A Polícia Civil do Rio de Janeiro efetuou a prisão de Shirley de Figueiredo Ângelo, amplamente conhecida pelo apelido de “Manequim”. Apontada pelas autoridades como a principal tesoureira do esquema liderado pelo traficante Luiz Fernando da Costa, o Fernandinho Beira-Mar, a suspeita era monitorada pela Polícia Federal há mais de vinte anos.

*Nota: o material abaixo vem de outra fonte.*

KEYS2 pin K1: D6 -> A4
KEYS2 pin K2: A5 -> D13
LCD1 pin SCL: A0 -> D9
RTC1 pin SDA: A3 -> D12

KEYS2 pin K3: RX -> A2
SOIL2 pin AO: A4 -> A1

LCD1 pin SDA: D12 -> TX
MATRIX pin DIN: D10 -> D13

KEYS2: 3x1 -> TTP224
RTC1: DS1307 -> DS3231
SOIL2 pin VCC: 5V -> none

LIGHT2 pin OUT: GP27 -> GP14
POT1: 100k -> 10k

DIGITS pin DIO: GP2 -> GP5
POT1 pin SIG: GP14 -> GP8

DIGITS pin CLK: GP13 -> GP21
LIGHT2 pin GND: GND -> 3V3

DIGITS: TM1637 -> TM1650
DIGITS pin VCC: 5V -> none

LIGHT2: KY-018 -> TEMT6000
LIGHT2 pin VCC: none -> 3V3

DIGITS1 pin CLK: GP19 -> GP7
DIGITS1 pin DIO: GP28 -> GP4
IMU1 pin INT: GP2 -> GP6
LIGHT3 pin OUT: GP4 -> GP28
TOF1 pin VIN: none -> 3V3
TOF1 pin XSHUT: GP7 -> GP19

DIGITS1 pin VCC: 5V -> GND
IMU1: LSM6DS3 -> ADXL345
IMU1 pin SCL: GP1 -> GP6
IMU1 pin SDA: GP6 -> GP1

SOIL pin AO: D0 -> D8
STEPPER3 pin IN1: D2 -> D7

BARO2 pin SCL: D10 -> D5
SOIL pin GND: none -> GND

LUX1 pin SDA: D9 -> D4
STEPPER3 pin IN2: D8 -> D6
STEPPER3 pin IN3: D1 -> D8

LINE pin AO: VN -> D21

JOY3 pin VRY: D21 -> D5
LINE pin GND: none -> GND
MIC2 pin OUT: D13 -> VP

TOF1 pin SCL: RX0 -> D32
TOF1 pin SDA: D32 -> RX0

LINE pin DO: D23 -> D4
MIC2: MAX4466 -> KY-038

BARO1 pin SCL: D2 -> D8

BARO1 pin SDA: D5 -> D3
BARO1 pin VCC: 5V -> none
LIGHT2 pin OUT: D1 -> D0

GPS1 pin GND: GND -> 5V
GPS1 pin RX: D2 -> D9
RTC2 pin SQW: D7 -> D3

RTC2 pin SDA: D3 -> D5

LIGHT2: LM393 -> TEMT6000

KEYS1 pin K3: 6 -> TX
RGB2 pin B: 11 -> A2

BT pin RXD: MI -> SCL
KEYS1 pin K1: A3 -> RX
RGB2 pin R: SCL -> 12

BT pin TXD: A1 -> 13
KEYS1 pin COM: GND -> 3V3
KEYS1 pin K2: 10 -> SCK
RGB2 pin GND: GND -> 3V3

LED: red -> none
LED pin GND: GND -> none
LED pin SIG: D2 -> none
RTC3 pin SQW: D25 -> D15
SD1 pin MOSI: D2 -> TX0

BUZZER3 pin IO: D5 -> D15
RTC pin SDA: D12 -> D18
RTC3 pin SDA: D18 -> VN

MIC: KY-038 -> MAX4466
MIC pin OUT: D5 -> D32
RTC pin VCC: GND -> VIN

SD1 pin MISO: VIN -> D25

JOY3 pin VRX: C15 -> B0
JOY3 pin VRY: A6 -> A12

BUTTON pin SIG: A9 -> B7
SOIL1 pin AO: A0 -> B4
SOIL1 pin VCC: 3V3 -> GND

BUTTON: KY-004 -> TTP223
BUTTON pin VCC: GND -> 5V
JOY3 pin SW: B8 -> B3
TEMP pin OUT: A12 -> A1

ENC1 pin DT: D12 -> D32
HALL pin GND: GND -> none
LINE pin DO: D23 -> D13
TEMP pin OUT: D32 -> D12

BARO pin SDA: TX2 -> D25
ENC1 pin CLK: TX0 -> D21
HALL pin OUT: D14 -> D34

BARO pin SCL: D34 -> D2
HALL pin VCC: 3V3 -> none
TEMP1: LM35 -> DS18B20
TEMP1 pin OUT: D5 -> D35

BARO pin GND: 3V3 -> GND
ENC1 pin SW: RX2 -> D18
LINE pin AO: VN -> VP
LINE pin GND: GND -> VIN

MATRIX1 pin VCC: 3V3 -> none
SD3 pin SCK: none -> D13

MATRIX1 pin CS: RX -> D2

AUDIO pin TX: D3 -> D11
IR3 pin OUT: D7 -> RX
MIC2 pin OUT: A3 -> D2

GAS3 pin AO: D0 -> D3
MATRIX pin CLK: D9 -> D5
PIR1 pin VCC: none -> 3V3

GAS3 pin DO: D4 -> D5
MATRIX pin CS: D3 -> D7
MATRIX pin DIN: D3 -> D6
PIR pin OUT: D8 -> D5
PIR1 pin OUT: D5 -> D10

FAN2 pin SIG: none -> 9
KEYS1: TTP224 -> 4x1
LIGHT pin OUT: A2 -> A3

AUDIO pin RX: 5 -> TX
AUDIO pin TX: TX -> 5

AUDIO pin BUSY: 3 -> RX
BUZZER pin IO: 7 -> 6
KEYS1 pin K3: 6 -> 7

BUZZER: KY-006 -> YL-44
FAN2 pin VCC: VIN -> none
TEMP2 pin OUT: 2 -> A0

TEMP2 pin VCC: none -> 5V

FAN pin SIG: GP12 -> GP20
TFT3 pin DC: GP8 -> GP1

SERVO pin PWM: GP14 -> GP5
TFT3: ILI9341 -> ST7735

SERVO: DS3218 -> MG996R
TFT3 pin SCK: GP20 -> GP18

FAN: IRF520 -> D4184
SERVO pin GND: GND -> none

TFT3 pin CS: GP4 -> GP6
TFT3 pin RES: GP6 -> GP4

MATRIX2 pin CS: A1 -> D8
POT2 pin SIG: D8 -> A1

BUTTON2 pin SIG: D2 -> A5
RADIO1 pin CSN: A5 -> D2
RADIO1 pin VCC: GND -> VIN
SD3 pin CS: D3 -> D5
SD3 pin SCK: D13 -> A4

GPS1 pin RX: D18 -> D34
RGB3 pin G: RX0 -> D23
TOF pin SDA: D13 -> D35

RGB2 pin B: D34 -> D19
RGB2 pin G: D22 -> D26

Operação na Baixada Fluminense
A captura aconteceu por volta das 16h, quando agentes da 28ª Delegacia de Polícia (Praça Seca) interceptaram a foragida na Rodovia Presidente Dutra, na altura de Nova Iguaçu. A ação tática foi planejada para cumprir um mandado de prisão expedido pela 1ª Vara Federal Criminal do Rio de Janeiro, relacionado a crimes como associação para o tráfico e colaboração com organizações criminosas.
Histórico no mundo do crime
Os registros policiais sobre a envolvida remontam ao início dos anos 2000. Logo após a extradição e captura de Beira-Mar na Colômbia em 2001, relatórios oficiais da corporação já a tratavam como a custodiante das finanças da quadrilha.
O nome de Shirley também figura nas páginas do relatório final da CPI do Narcotráfico da Câmara dos Deputados, sendo associada à logística de distribuição de entorpecentes no estado fluminense e em outras regiões do país, incluindo o Nordeste.
Conexões familiares e empresas de fachada
As investigações detalham que a suspeita é esposa de Marcos José Monteiro Carneiro, o “Periquito”, apontado como operador na compra e no envio de armamentos e drogas da América do Sul para o território nacional. No âmbito operacional, a detida atuava na comercialização de entorpecentes na comunidade Parque das Missões, em Duque de Caxias, além de facilitar a comunicação do companheiro com o restante da facção.
Outro desdobramento aponta que Shirley mantinha sociedade com Marinilson Carneiro da Silva, conhecido como “Habib’s” e cunhado dela, na empresa Fricargo Carga Aérea Ltda. Para os investigadores, o negócio funcionava como uma fachada para viabilizar o escoamento logístico das drogas. Habib’s, inclusive, havia sido capturado em fevereiro em Pernambuco.
Com esta nova captura, a equipe da 28ª DP contabiliza o segundo alvo histórico deste núcleo criminoso retirado de circulação no ano. A suspeita permanece sob custódia e aguarda os desdobramentos perante a Justiça Federal.